##### Task data
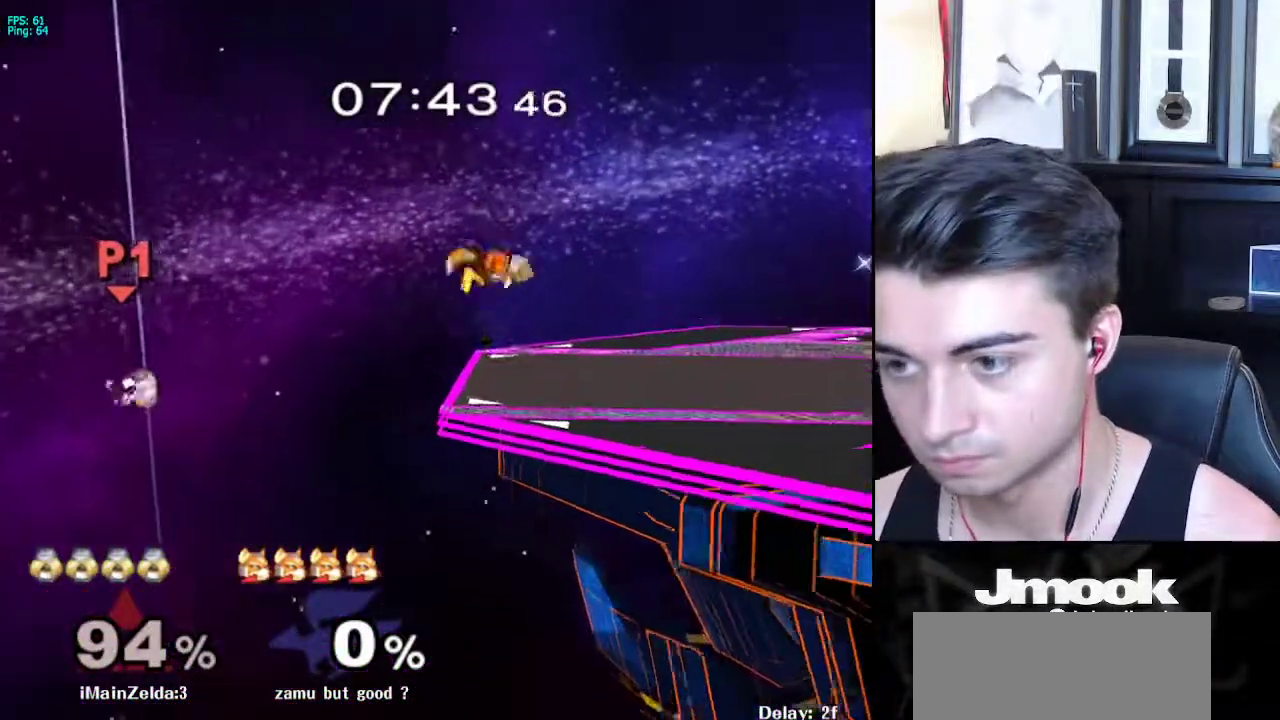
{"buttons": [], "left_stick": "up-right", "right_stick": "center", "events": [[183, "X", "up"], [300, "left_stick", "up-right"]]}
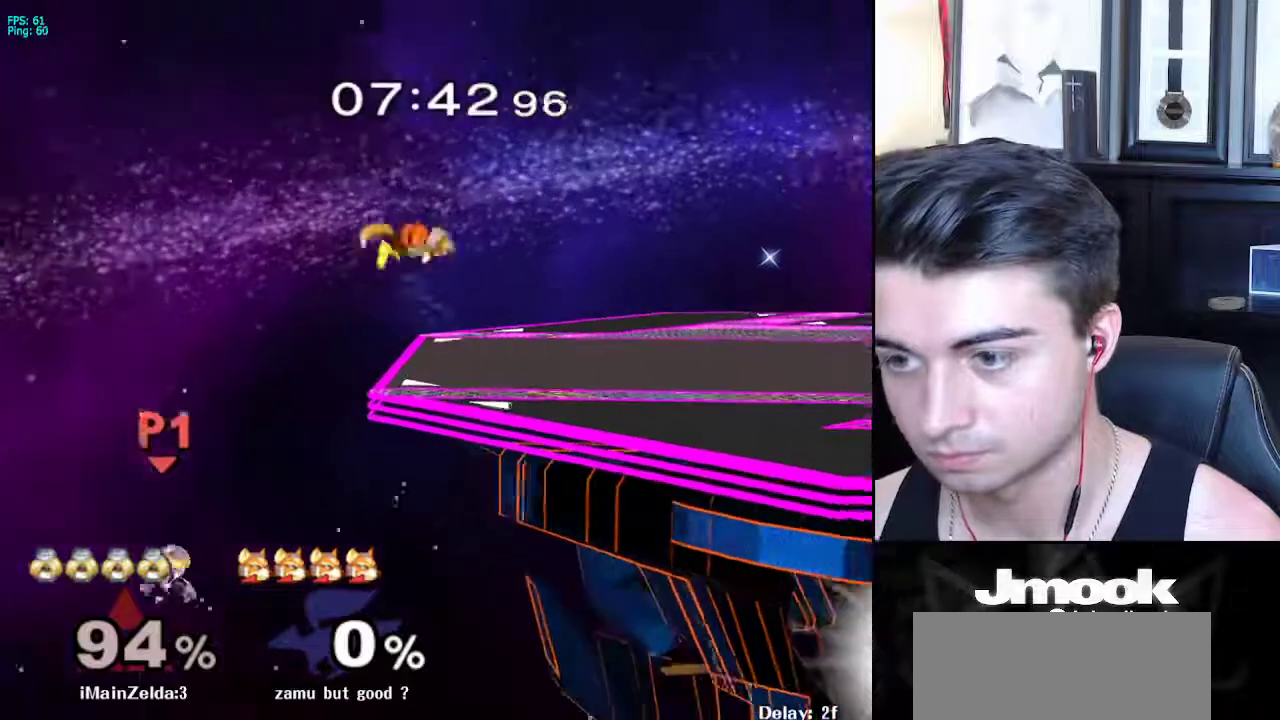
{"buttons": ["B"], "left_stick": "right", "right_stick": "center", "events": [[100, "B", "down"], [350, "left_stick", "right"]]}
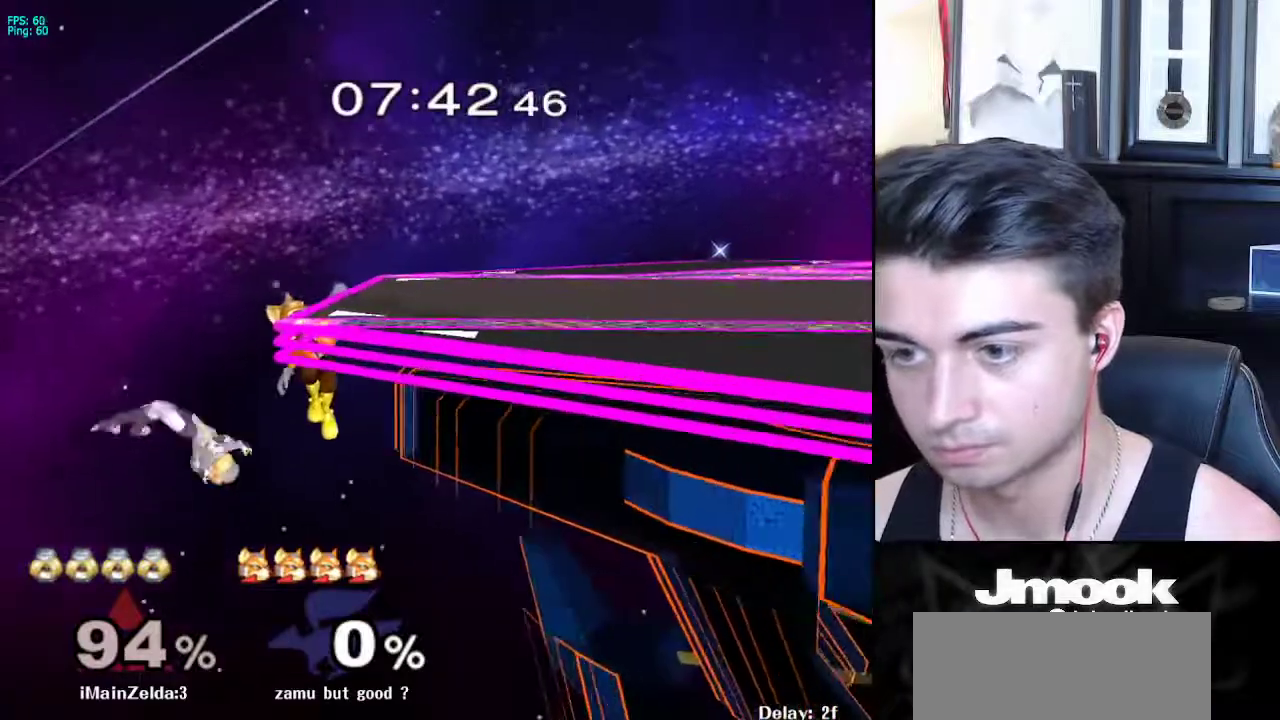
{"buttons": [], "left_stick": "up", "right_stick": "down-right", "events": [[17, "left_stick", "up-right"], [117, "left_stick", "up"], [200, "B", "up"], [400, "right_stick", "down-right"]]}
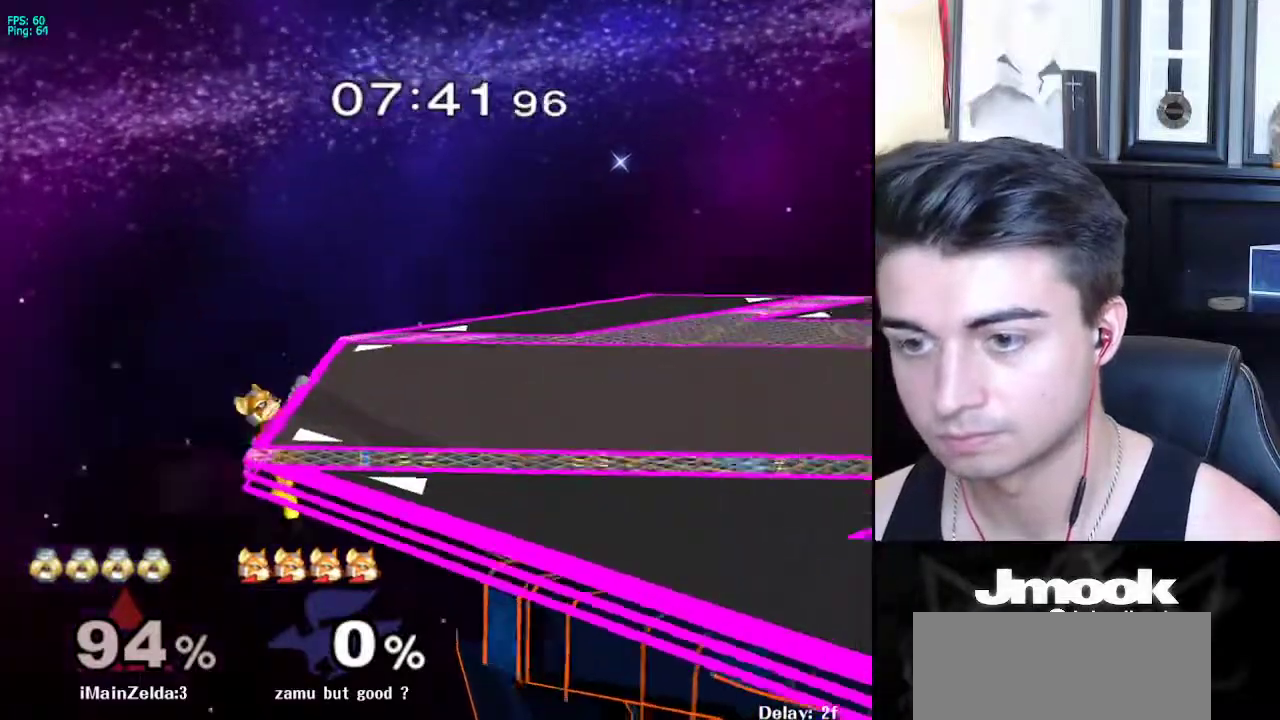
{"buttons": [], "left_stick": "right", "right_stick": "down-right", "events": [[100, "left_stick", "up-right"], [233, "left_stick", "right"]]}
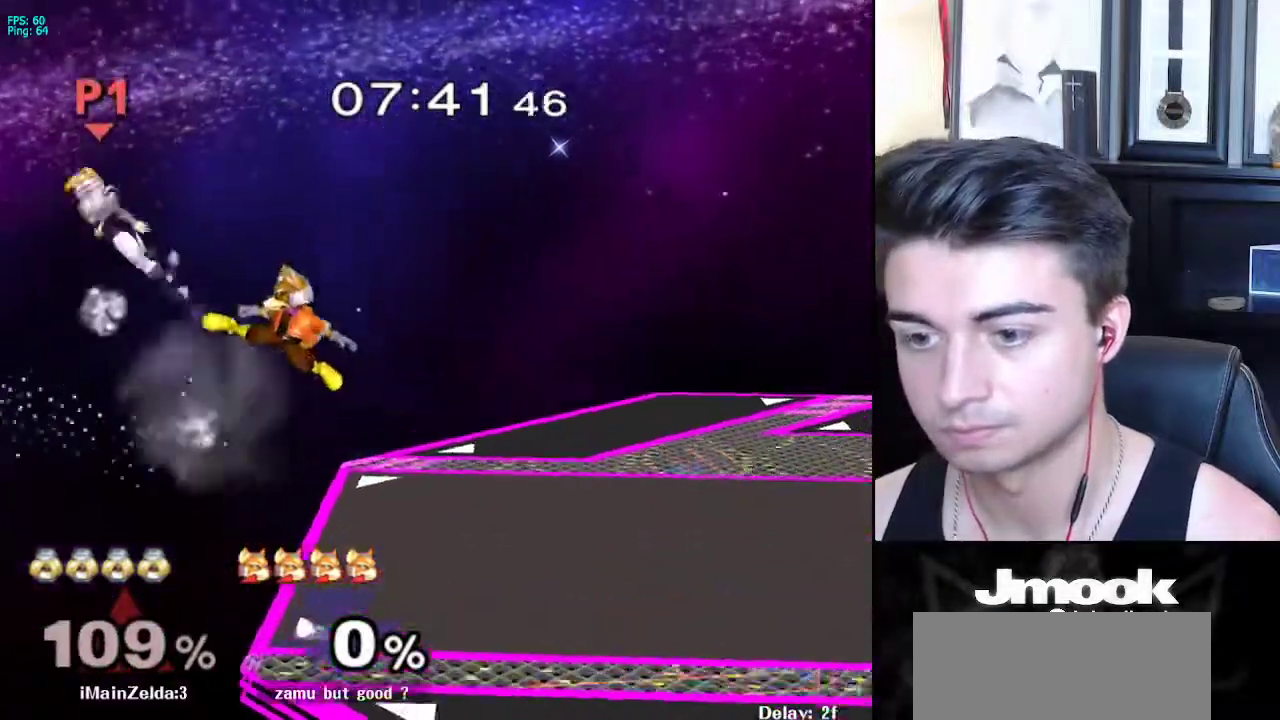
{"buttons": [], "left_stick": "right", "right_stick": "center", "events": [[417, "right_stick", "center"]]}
##########
In your copy, include every record word for word but no pictures.

{"buttons": [], "left_stick": "up-right", "right_stick": "center", "events": [[183, "X", "up"], [300, "left_stick", "up-right"]]}
{"buttons": ["B"], "left_stick": "right", "right_stick": "center", "events": [[100, "B", "down"], [350, "left_stick", "right"]]}
{"buttons": [], "left_stick": "up", "right_stick": "down-right", "events": [[17, "left_stick", "up-right"], [117, "left_stick", "up"], [200, "B", "up"], [400, "right_stick", "down-right"]]}
{"buttons": [], "left_stick": "right", "right_stick": "down-right", "events": [[100, "left_stick", "up-right"], [233, "left_stick", "right"]]}
{"buttons": [], "left_stick": "right", "right_stick": "center", "events": [[417, "right_stick", "center"]]}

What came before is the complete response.